La voix posée, l’explication limpide, Hubert Launois est devenu ces jours-ci une figure médiatique. De plateaux télé en entretiens avec la presse, le jeune homme est devenu un des visages de la mobilisation étudiante pour Gaza. « Pourtant, je n’ai rien organisé, je ne fais même pas partie du comité Palestine de Sciences Po dont je suis encore moins le porte-parole », relativise cet élève en bachelor « humanités politiques » rue Saint-Guillaume. Son aisance face aux caméras l’a pourtant propulsé sur le devant de la scène : il défend régulièrement dans les médias un mouvement qui interroge et nourrit vite des soupçons d’antisémitisme.

Au nom de quelles valeurs ? Il cite d’emblée l’humanisme chrétien qui a bercé sa jeunesse. Ainsi, Hubert Launois ne connaît la cause palestinienne que de loin. Cet Angevin se revendique avant tout « catho de gauche », issu du catholicisme social de l’Ouest de la France : scolarité dans le privé avant une terminale au lycée Clemenceau de Nantes, messe le dimanche et scoutisme. Ce cadet de quatre enfants – après trois grandes sœurs –, fils de professeurs, raconte aussi une famille « plutôt bourgeoise par ma mère, ouvrière du côté de mon père. Mon grand-père paternel était élu communiste à Neuilly-sur-Marne, en Seine-Saint-Denis ».

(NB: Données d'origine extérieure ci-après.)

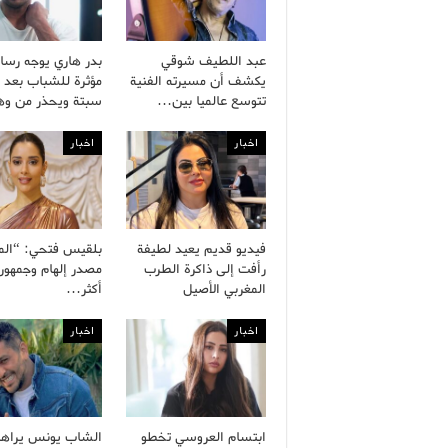
عبد اللطيف شوقي
بدر هاري يوجه رسال
يكشف أن مسيرته الفنية
مؤثرة للشباب بعد 
تتوسع عالميا بين…
سبتة ويحذر من و
اخبار
اخبار
فيديو قديم يعيد لطيفة
بلقيس فتحي: “الم
رأفت إلى ذاكرة الطرب
مصدر إلهام وجمهور
المغربي الأصيل
أكثر…
اخبار
اخبار
ابتسام العروسي تخطو
الشاب يونس يراه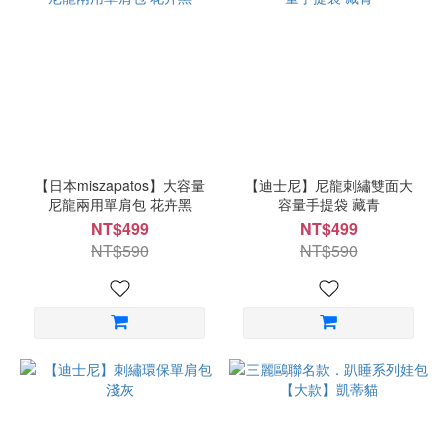
【日本miszapatos】大容量
【迪士尼】尼龍刺繡雙面大
尼龍兩用單肩包 花卉黑
容量手提袋 藏青
NT$499
NT$499
NT$590
NT$590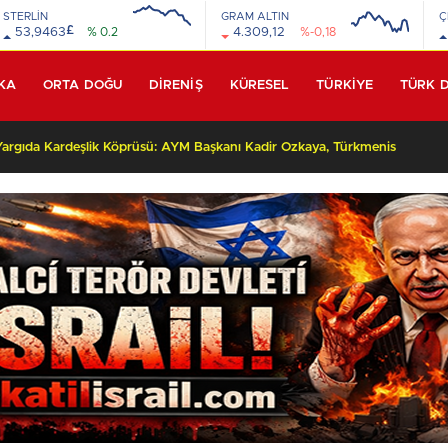
STERLİN
GRAM ALTIN
Ç
£
53,9463
% 0.2
4.309,12
%-0,18
KA
ORTA DOĞU
DİRENİŞ
KÜRESEL
TÜRKİYE
TÜRK 
Yüksek Yargıda Kardeşlik Köprüsü: AYM Başkanı Kadir Özkaya, Türkmenistan Heyetini Kabul Ettti!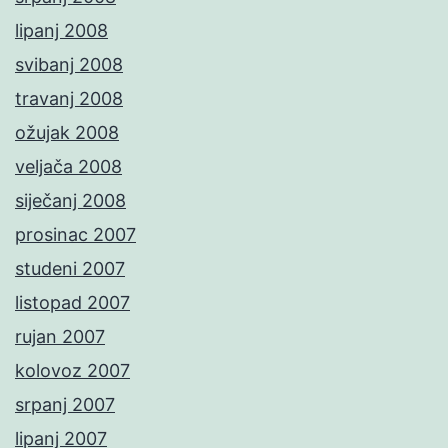
lipanj 2008
svibanj 2008
travanj 2008
ožujak 2008
veljača 2008
siječanj 2008
prosinac 2007
studeni 2007
listopad 2007
rujan 2007
kolovoz 2007
srpanj 2007
lipanj 2007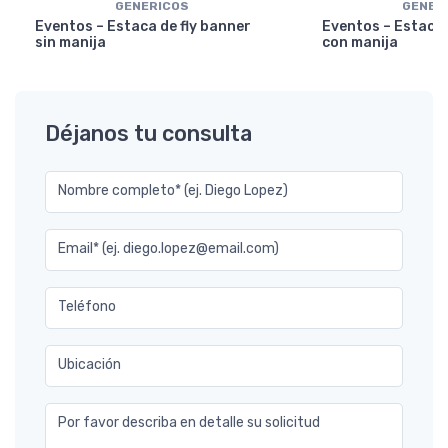
GENERICOS
GENER
Eventos – Estaca de fly banner
Eventos – Estaca 
sin manija
con manija
Déjanos tu consulta
Nombre completo* (ej. Diego Lopez)
Email* (ej. diego.lopez@email.com)
Teléfono
Ubicación
Por favor describa en detalle su solicitud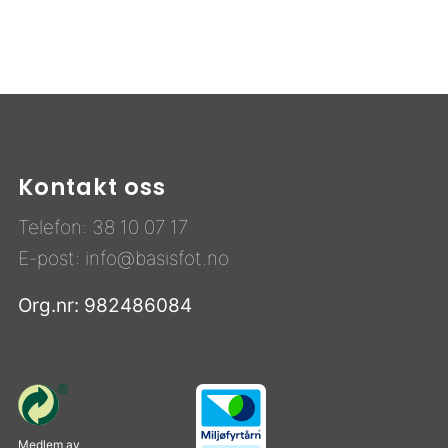
Kontakt oss
Telefon:
38 10 07 17
E-post:
info@basisfot.no
Org.nr: 982486084
Medlem av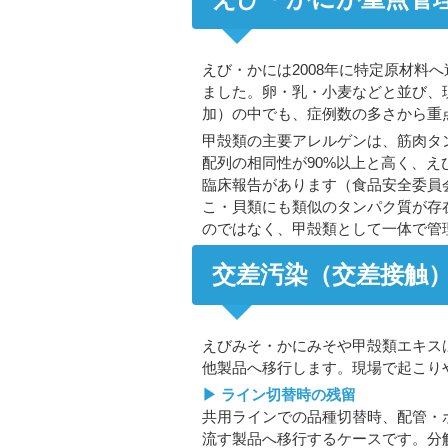
えび・かには2008年に特定原材料
ました。卵・乳・小麦などと並び、現
加）の中でも、症例数の多さから重
甲殻類の主要アレルゲンは、筋肉タ
配列の相同性が90%以上と高く、え
臨床報告があります（食品安全委員
こ・貝類にも類似のタンパク質が存
のではなく、甲殻類として一体で管
交差汚染（交差接触
えびみそ・かにみそや甲殻類エキス
他製品へ移行します。現場で起こり
▶ ライン切替時の残留
共用ラインでの品種切替時、配管・
流す製品へ移行するケースです。分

« Dès le lycée, je me suis politisé »

Dans son sillage, le jeune homme s’est engagé très tôt. « Dès le lycée, je me suis politisé, raconte-t-il. J’étais militant LFI et très sensible à la gauche radicale. » Si aujourd’hui « il n’a plus le temps pour la politique », il se dit proche de François Ruffin qu’il a invité en conférence à Sciences Po. Hubert Launois est très investi dans les associations caritatives, court de maraudes en projets solidaires et, surtout, a découvert Emmaüs en terminale. Un déclencheur. Depuis, il a créé une antenne de l’association à Sciences Po et la pensée de l’abbé Pierre l’accompagne.

« Son discours m’a beaucoup parlé, reconnaît celui qui est capable de citer des formules entières du fondateur d’Emmaüs : « Devant toute humaine souffrance, selon que tu le peux, emploie-toi non seulement à la soulager sans retard, mais encore à détruire ses causes. » Ou encore : « Viens m’aider à aider. » Pour le jeune homme, c’est un éblouissement. « Cette attention au respect, à la dignité de la personne a fortement résonné en moi. Je ne peux pas imaginer de vivre autrement le partage, ça ne peut pas être que le dimanche à la messe. »

« Je ne sais pas si, en tant que chrétien, il est possible de rester indifférent »

Aussi, face à Gaza, il raconte qu’il ne pouvait pas rester passif, quitte à épouser une cause complexe où les dérapages ne sont jamais loin. « Je ne sais pas si, en tant que chrétien, il est possible de rester indifférent à ce qui s’y passe, car des actes inhumains sont commis dans le berceau de notre humanisme, justifie-t-il. J’ai beau avoir participé à des manifs et conférences, je ne comprends toujours pas : comment nos dirigeants peuvent-ils continuer à vendre des armes, dans une telle indifférence ? »

Pourtant, le prix d’un tel engagement peut être élevé et reste très minoritaire parmi les catholiques. « D’autres étudiants catholiques de Sciences Po disent souffrir du climat de divisions, reconnaît le P. Benoît de Maintenant, aumônier de l’établissement. Ils s’interrogent aussi beaucoup sur la situation à Gaza mais ne veulent pas entrer dans un débat trop politique. Ils cherchent une autre façon de procéder, qui rassemble, voudraient des prières communes interreligieuses par exemple. »

« J’étais présent mais pas organisateur »

La situation à Sciences Po est en effet tendue depuis qu’une élève juive aurait été privée d’accès à un amphithéâtre où se tenait, le 17 mars, une conférence sur Gaza organisée par des élèves. « J’étais présent mais pas organisateur », précise Hubert Launois. « Nous ne demandons que trois choses à la direction de Sciences Po : qu’elle condamne l’ampleur de la riposte israélienne, la fin des partenariats avec les universités et les entreprises qui soutiennent Israël et la fin des poursuites contre les étudiants qui ont bloqué l’établissement. »

En attendant, Hubert Launois est peut-être l’archétype de l’étudiant engagé de ce début de XXIe siècle, que décrit la chercheuse Anne Muxel dans Une jeunesse engagée, coécrit avec Martial Foucault. Si la mobilisation reste limitée, elle dit quelque chose sur la sensibilité des jeunes « aux droits humains et des minorités, aux questions identitaires ».